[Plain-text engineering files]
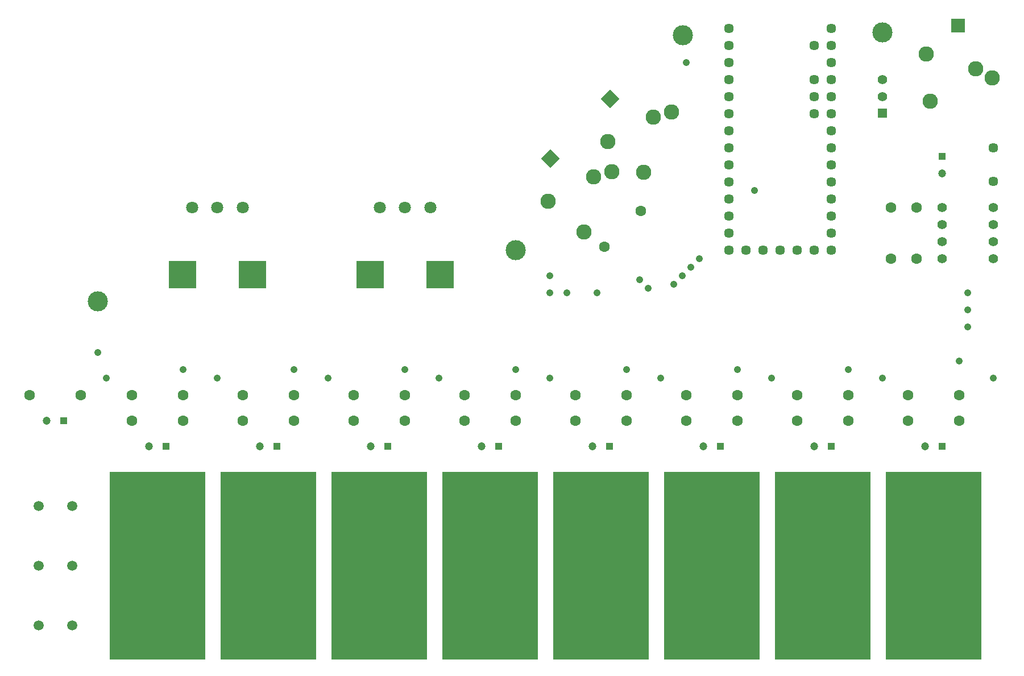
<source format=gts>
%FSLAX33Y33*%
%MOMM*%
%AMRect-W4000000-H4000000-RO1.000*
21,1,4.,4.,0.,0.,180*%
%AMRect-W1000000-H1000000-RO1.000*
21,1,1.,1.,0.,0.,180*%
%AMRect-W2032000-H2032000-RO0.250*
21,1,2.032,2.032,0.,0.,315*%
%AMRect-W1400000-H1400000-RO1.000*
21,1,1.4,1.4,0.,0.,180*%
%AMRect-W2032000-H2032000-RO0.500*
21,1,2.032,2.032,0.,0.,270*%
%AMRect-W1000000-H1000000-RO0.500*
21,1,1.,1.,0.,0.,270*%
%ADD10C,1.0668*%
%ADD11C,3.*%
%ADD12C,1.8*%
%ADD13Rect-W4000000-H4000000-RO1.000*%
%ADD14C,1.6*%
%ADD15R,14.24X28.*%
%ADD16C,1.6*%
%ADD17C,1.6*%
%ADD18C,1.2*%
%ADD19Rect-W1000000-H1000000-RO1.000*%
%ADD20C,2.286*%
%ADD21Rect-W2032000-H2032000-RO0.250*%
%ADD22C,1.5*%
%ADD23C,1.45*%
%ADD24C,1.4*%
%ADD25Rect-W1400000-H1400000-RO1.000*%
%ADD26C,1.6*%
%ADD27C,1.0668*%
%ADD28C,1.45*%
%ADD29C,2.286*%
%ADD30Rect-W2032000-H2032000-RO0.500*%
%ADD31C,1.2*%
%ADD32Rect-W1000000-H1000000-RO0.500*%
%ADD33C,1.4*%
D10*
%LNtop solder mask_traces*%
G01*
X81280Y59690D03*
D11*
X130810Y95885D03*
D10*
X99695Y58420D03*
X102235Y60960D03*
X111760Y72390D03*
X142240Y46990D03*
X48260Y44450D03*
X101600Y91440D03*
X26670Y45720D03*
X103505Y62230D03*
X130810Y44450D03*
X64770Y44450D03*
X95885Y57785D03*
X92710Y45720D03*
X31750Y44450D03*
X15240Y44450D03*
X81280Y44450D03*
X147320Y44450D03*
X59690Y45720D03*
X100965Y59690D03*
D11*
X13970Y55880D03*
D10*
X13970Y48260D03*
X43180Y45720D03*
D11*
X76200Y63500D03*
D10*
X83820Y57150D03*
X114300Y44450D03*
X88265Y57150D03*
X97790Y44450D03*
X76200Y45720D03*
X94615Y59055D03*
X125730Y45720D03*
X81280Y57150D03*
D11*
X101092Y95504D03*
D10*
X109220Y45720D03*
%LNtop solder mask component fb107dcccfdb0926*%
D12*
X35500Y69850D03*
X28000Y69850D03*
X31750Y69850D03*
D13*
X26550Y59850D03*
X36950Y59850D03*
%LNtop solder mask component 1f20f5d5898abb2f*%
D14*
X92710Y38100D03*
X85090Y38100D03*
%LNtop solder mask component 97cbeba4f3948cad*%
D15*
X138430Y16480D03*
%LNtop solder mask component 27b49cb97a04ef49*%
D14*
X76200Y38100D03*
X68580Y38100D03*
%LNtop solder mask component f535bb90dd72d157*%
D15*
X22860Y16480D03*
%LNtop solder mask component a620bbc60874f67c*%
D16*
X132080Y62230D03*
X132080Y69850D03*
%LNtop solder mask component ea2c1d543afd550c*%
D17*
X3810Y41910D03*
X11430Y41910D03*
%LNtop solder mask component b43df3c15a639c76*%
D14*
X26670Y41910D03*
X19050Y41910D03*
%LNtop solder mask component de895496bb2fd0e6*%
X109220Y38100D03*
X101600Y38100D03*
%LNtop solder mask component 470e91fafd046a91*%
D15*
X55880Y16480D03*
%LNtop solder mask component 82f976b0e811269b*%
D16*
X135890Y62230D03*
X135890Y69850D03*
%LNtop solder mask component 34e823c397d52473*%
D18*
X120650Y34290D03*
D19*
X123190Y34290D03*
%LNtop solder mask component 9af73c40574899a7*%
D14*
X59690Y38100D03*
X52070Y38100D03*
%LNtop solder mask component f836791b44df51a1*%
D18*
X54610Y34290D03*
D19*
X57150Y34290D03*
%LNtop solder mask component b4f3b804e5a01ba0*%
D20*
X81032Y70785D03*
X86354Y66218D03*
X87742Y74384D03*
X90508Y75174D03*
D21*
X81349Y77114D03*
%LNtop solder mask component 02b106f82a4a95db*%
D18*
X137160Y34290D03*
D19*
X139700Y34290D03*
%LNtop solder mask component c91da9575c6a0be3*%
D22*
X10120Y16510D03*
X5120Y16510D03*
%LNtop solder mask component 9f6d21584f488dcd*%
D14*
X142240Y38100D03*
X134620Y38100D03*
%LNtop solder mask component 97a26aaf76f6e1cc*%
D23*
X120650Y93980D03*
X120650Y88900D03*
X120650Y86360D03*
X120650Y83820D03*
X120650Y63500D03*
X118110Y63500D03*
X115570Y63500D03*
X113030Y63500D03*
X110490Y63500D03*
X107950Y96520D03*
X107950Y93980D03*
X107950Y91440D03*
X107950Y88900D03*
X107950Y86360D03*
X107950Y83820D03*
X107950Y81280D03*
X107950Y78740D03*
X107950Y76200D03*
X107950Y73660D03*
X107950Y71120D03*
X107950Y68580D03*
X107950Y66040D03*
X107950Y63500D03*
X123190Y63500D03*
X123190Y66040D03*
X123190Y68580D03*
X123190Y71120D03*
X123190Y73660D03*
X123190Y76200D03*
X123190Y78740D03*
X123190Y81280D03*
X123190Y83820D03*
X123190Y86360D03*
X123190Y88900D03*
X123190Y91440D03*
X123190Y93980D03*
X123190Y96520D03*
%LNtop solder mask component 106714d2bc1b7527*%
D14*
X43180Y41910D03*
X35560Y41910D03*
%LNtop solder mask component 34c941316c1a9527*%
D18*
X104140Y34290D03*
D19*
X106680Y34290D03*
%LNtop solder mask component 9ed433e74971deb4*%
D24*
X130810Y86360D03*
X130810Y88860D03*
D25*
X130810Y83860D03*
%LNtop solder mask component cf9d0f0b436303b1*%
D14*
X125730Y38100D03*
X118110Y38100D03*
%LNtop solder mask component 58c9e35b802cae0f*%
X76200Y41910D03*
X68580Y41910D03*
%LNtop solder mask component 36da97aa6b26bacf*%
D18*
X21590Y34290D03*
D19*
X24130Y34290D03*
%LNtop solder mask component 62e86ca77f7b5a9a*%
D14*
X142240Y41910D03*
X134620Y41910D03*
%LNtop solder mask component 497d46b69fa9bdd2*%
X43180Y38100D03*
X35560Y38100D03*
%LNtop solder mask component 718ced2e03940ba8*%
D12*
X63440Y69850D03*
X55940Y69850D03*
X59690Y69850D03*
D13*
X54490Y59850D03*
X64890Y59850D03*
%LNtop solder mask component c4b1df07a66167ef*%
D14*
X59690Y41910D03*
X52070Y41910D03*
%LNtop solder mask component c566558ad0bcfb55*%
D18*
X71120Y34290D03*
D19*
X73660Y34290D03*
%LNtop solder mask component 4820d467dc877488*%
D18*
X87630Y34290D03*
D19*
X90170Y34290D03*
%LNtop solder mask component da1d1d7cd5a7c606*%
D26*
X89381Y63981D03*
X94769Y69369D03*
%LNtop solder mask component 60ae0478fb4407c3*%
D27*
X143510Y52070D03*
X143510Y57150D03*
X143510Y54610D03*
%LNtop solder mask component a8833ba25e49bac5*%
D20*
X89922Y79675D03*
X95244Y75108D03*
X96632Y83274D03*
X99398Y84064D03*
D21*
X90239Y86004D03*
%LNtop solder mask component 920632581e92b0fd*%
D18*
X38100Y34290D03*
D19*
X40640Y34290D03*
%LNtop solder mask component 8d5ab273b1829623*%
D15*
X88900Y16480D03*
%LNtop solder mask component 01f9c429d97c1052*%
X72390Y16480D03*
%LNtop solder mask component fba815822519b424*%
X39370Y16480D03*
%LNtop solder mask component 3612e22fcedd26d8*%
D14*
X125730Y41910D03*
X118110Y41910D03*
%LNtop solder mask component 3919fc649fdcade3*%
D28*
X147320Y78700D03*
X147320Y73700D03*
%LNtop solder mask component 6889c37fa128180d*%
D29*
X137338Y92713D03*
X137871Y85720D03*
X144628Y90512D03*
X147142Y89115D03*
D30*
X142037Y96964D03*
%LNtop solder mask component 42f967a1b082bbaa*%
D18*
X6350Y38100D03*
D19*
X8890Y38100D03*
%LNtop solder mask component 843ae13b30258408*%
D14*
X26670Y38100D03*
X19050Y38100D03*
%LNtop solder mask component abea25ac2a452092*%
D22*
X10120Y7620D03*
X5120Y7620D03*
%LNtop solder mask component 71f6df73bb3e5241*%
D14*
X109220Y41910D03*
X101600Y41910D03*
%LNtop solder mask component bd4e2dec967c8ba0*%
D15*
X105410Y16480D03*
%LNtop solder mask component a23c2c192278a3d0*%
X121920Y16480D03*
%LNtop solder mask component 3cea8e4304858dd9*%
D31*
X139700Y74950D03*
D32*
X139700Y77450D03*
%LNtop solder mask component c985985d9b0f206f*%
D14*
X92710Y41910D03*
X85090Y41910D03*
%LNtop solder mask component 6f85b1a43342d1af*%
D22*
X10120Y25400D03*
X5120Y25400D03*
%LNtop solder mask component d521cece24698383*%
D33*
X147320Y67310D03*
X139700Y62230D03*
X147320Y64770D03*
X139700Y64770D03*
X147320Y62230D03*
X139700Y67310D03*
X139700Y69850D03*
X147320Y69850D03*
M02*
</source>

• Exercise brief
Count the lines above in which the string "AMRect" occurs. Give that number and nothing else.

• Result for this exercise
6